Gastric cancer conjugate drug increases survival by 41% in phase 2 trial

Reuters Health Information: Gastric cancer conjugate drug increases survival by 41% in phase 2 trial

Gastric cancer conjugate drug increases survival by 41% in phase 2 trial

Last Updated: 2020-05-29

By Gene Emery

(Reuters Health) - The antibody drug conjugate trastuzumab deruxtecan improves overall survival by 41% in people with HER2-positive gastric cancer compared to conventional chemotherapy, according to the results of an open-label phase 2 test of 187 volunteers reported Friday.

Details of the DESTINY-Gastric01 study were released online during the American Society of Clinical Oncology's 2020 Virtual Scientific Program and published by The New England Journal of Medicine.

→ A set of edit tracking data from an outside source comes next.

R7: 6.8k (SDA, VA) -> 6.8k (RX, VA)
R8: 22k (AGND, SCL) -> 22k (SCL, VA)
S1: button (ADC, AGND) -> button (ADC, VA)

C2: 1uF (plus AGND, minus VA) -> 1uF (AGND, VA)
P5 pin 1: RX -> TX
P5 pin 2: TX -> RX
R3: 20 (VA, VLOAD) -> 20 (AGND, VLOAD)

Japan's Daiichi Sankyo, which designed and paid for the study, had previously announced, without offering specifics, that the treatment had produced a meaningful improvement in the objective response rate and a significant increase in overall survival.

Median overall survival was 12.5 months for the 125 volunteers from Japan and South Korea who received the treatment - a combination of an anti-HER2 antibody, a cleavable tetrapeptide-based linker and a cytotoxic topoisomerase 1 inhibitor.

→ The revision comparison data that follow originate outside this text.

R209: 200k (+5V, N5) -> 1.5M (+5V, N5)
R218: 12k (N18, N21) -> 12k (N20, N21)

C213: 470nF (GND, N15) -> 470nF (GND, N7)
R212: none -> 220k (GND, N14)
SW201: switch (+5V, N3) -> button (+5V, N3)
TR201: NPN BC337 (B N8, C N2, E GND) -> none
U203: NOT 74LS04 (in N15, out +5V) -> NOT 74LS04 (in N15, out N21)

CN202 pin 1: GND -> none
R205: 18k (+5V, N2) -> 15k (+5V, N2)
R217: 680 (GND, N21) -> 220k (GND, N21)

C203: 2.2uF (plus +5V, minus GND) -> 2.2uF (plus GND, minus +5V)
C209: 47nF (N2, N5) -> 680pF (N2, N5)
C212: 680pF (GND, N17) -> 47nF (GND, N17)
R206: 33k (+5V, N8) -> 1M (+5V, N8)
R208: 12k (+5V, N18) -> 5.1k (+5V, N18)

In the control group, where the 62 patients received their physician's choice of chemotherapy, median overall survival was 8.4 months (P=0.01).

The objective response rate was 51% with trastuzumab deruxtecan versus 14% with physician's choice therapy (P<0.001).

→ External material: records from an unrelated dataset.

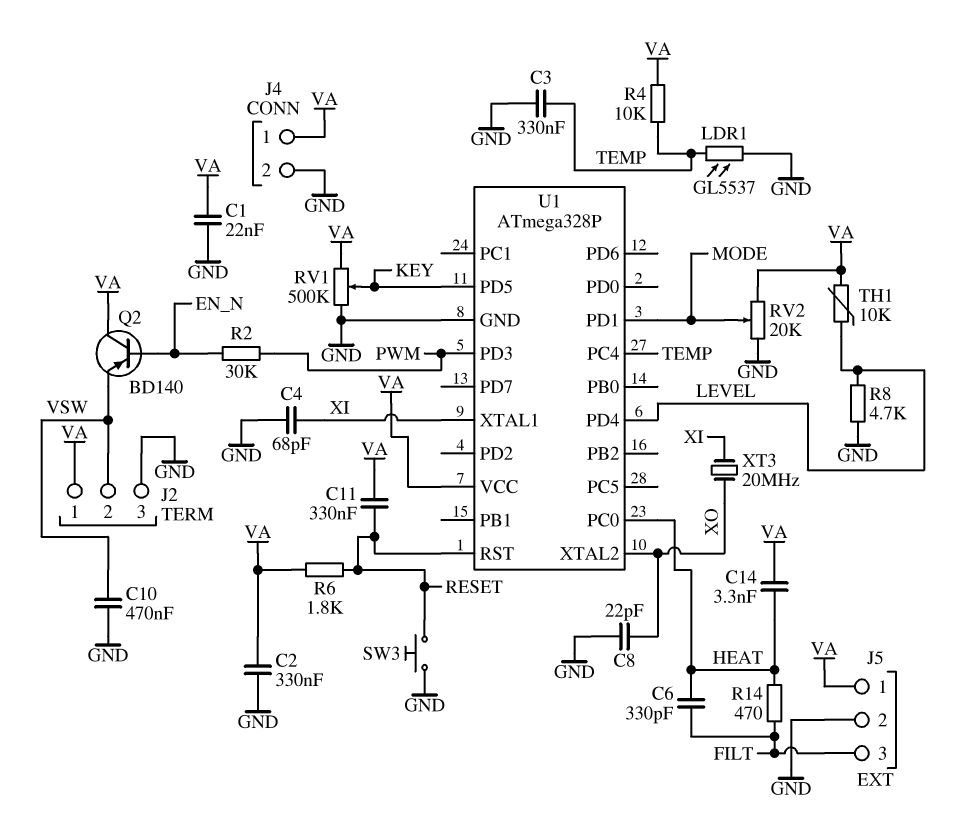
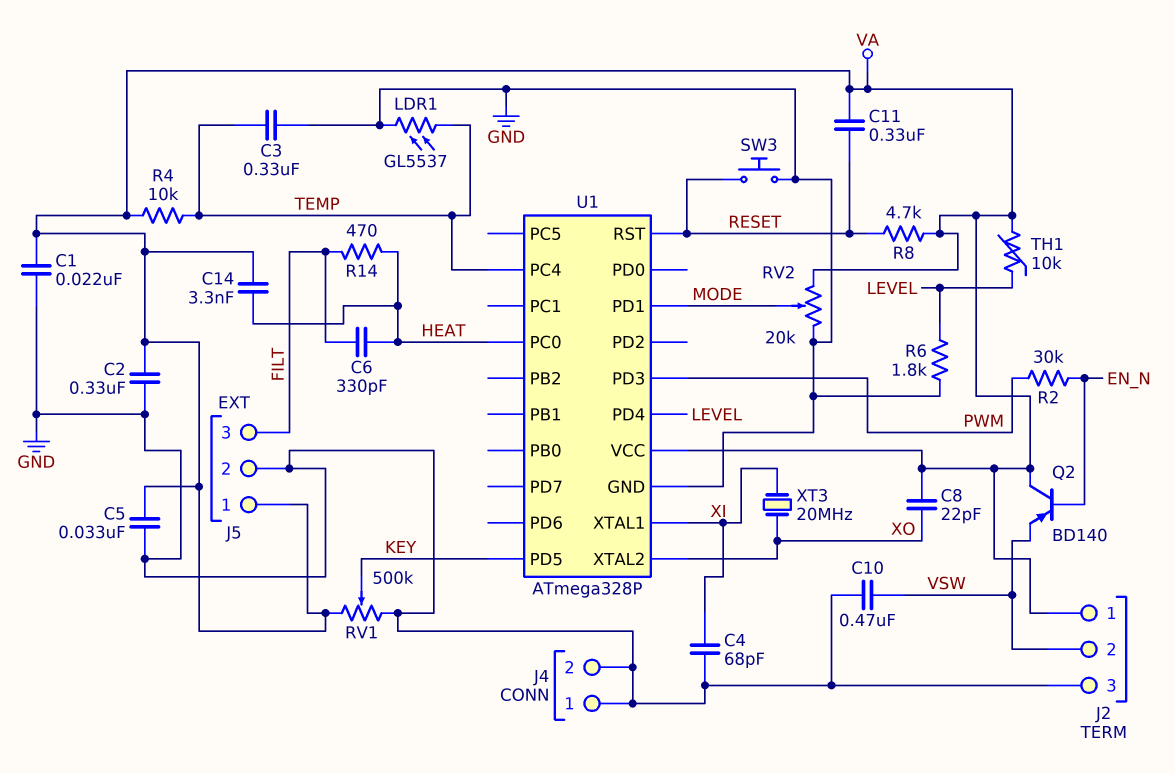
C5: none -> 33nF (GND, VA)
C8: 22pF (GND, XO) -> 22pF (VA, XO)
J4 pin 1: VA -> GND
R6: 1.8k (RESET, VA) -> 1.8k (GND, LEVEL)
R8: 4.7k (GND, LEVEL) -> 4.7k (RESET, VA)

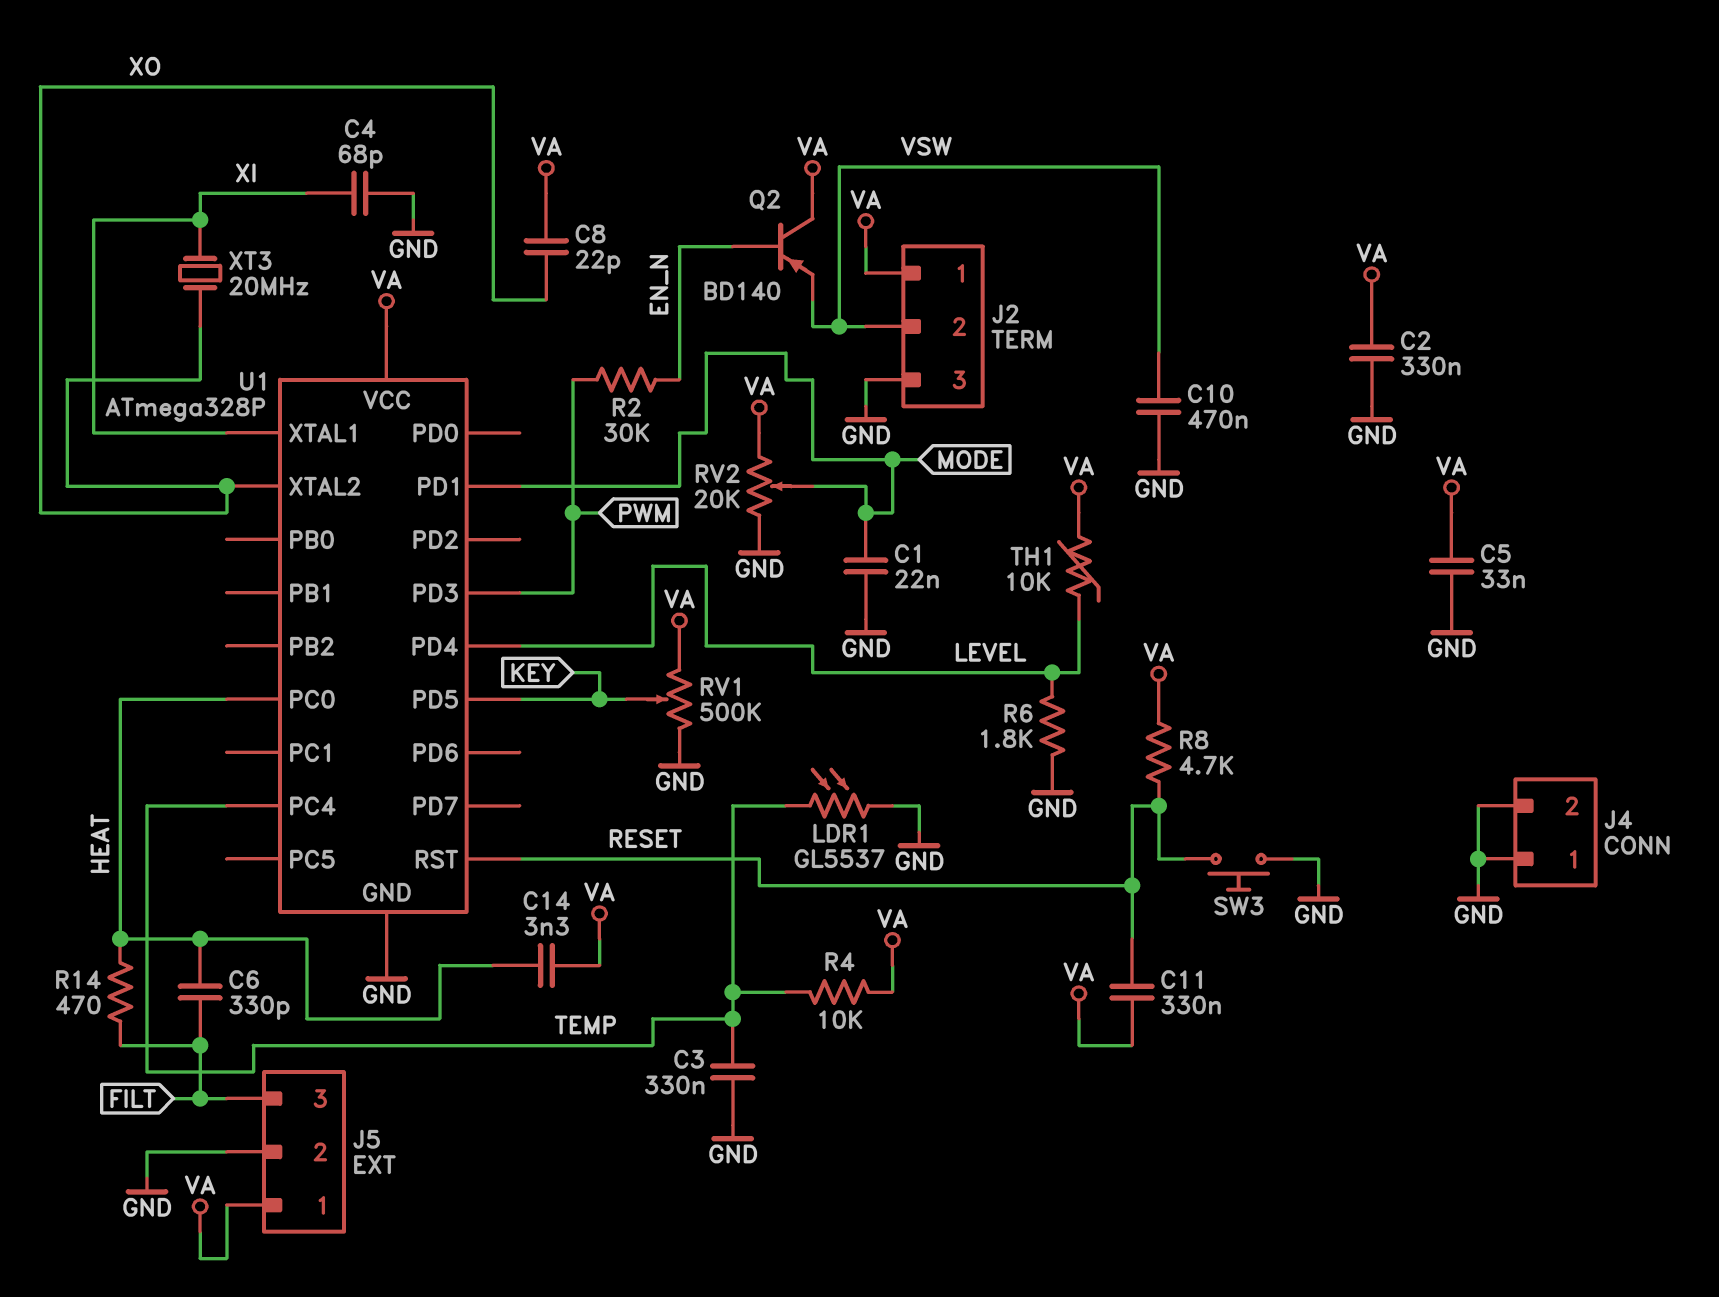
C1: 22nF (GND, VA) -> 22nF (GND, MODE)

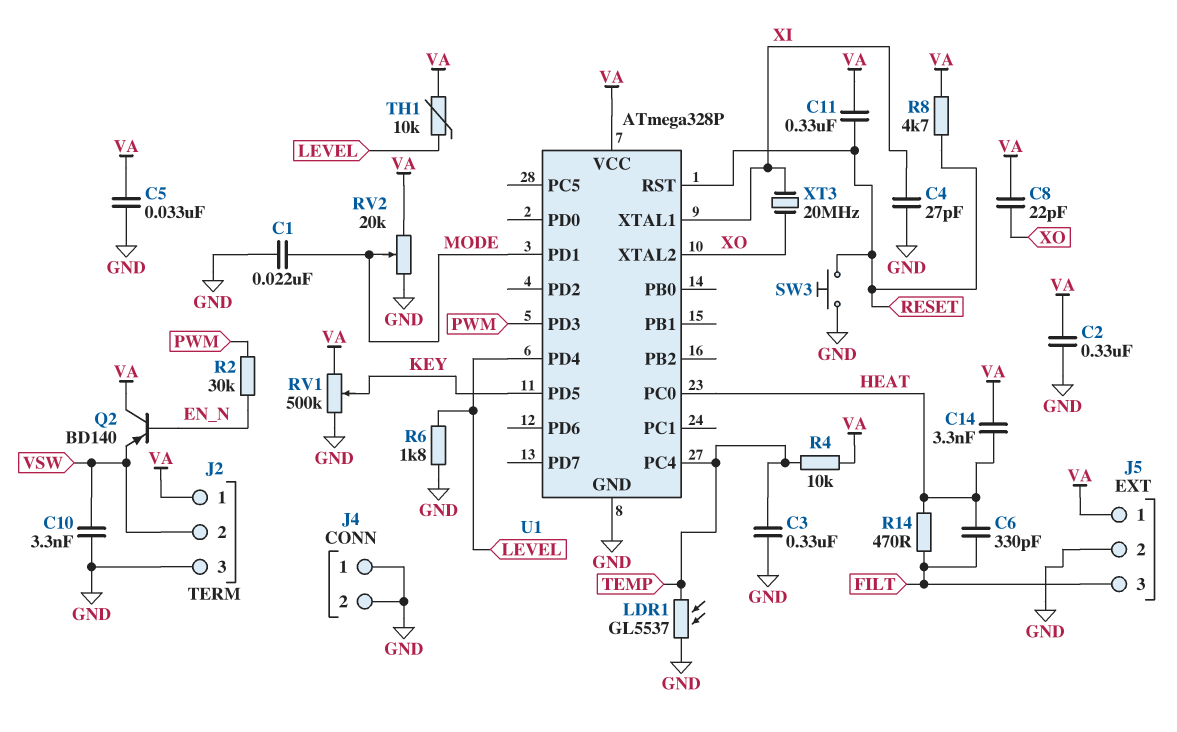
C4: 68pF (GND, XI) -> 27pF (GND, XI)
C10: 470nF (GND, VSW) -> 3.3nF (GND, VSW)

Before the test, all of the patients had seen their gastric or gastroesophageal junction adenocarcinoma progress after having received at least two previous therapies.

An estimated 15% to 20% of such tumors are HER2 positive.

The research team, led by Dr. Kohei Shitara of the National Cancer Center Hospital East in Kashiwa, Japan, estimated that the overall survival at 12 months would be 52% with trastuzumab deruxtecan versus 29% in the physician's choice group.

However, neutrophil counts declined significantly in 51% of patients receiving the drug conjugate, compared with 24% of patients receiving other therapies, most frequently irinotecan or, in 7 cases, paclitaxel.

In addition, the experimental treatment produced interstitial lung disease or pneumonia in nearly 10% of patients, including one death due to the pneumonia.

The drug conjugate, also known by the brand name Enhertu, is being sold outside Japan by AstraZeneca. The U.S. Food and Drug Administration has approved it for use against unresectable or metastatic HER2-positive breast cancer in patients who were not helped by at least two other anti-HER2-based regimens. It is given as an intravenous infusion every 3 weeks.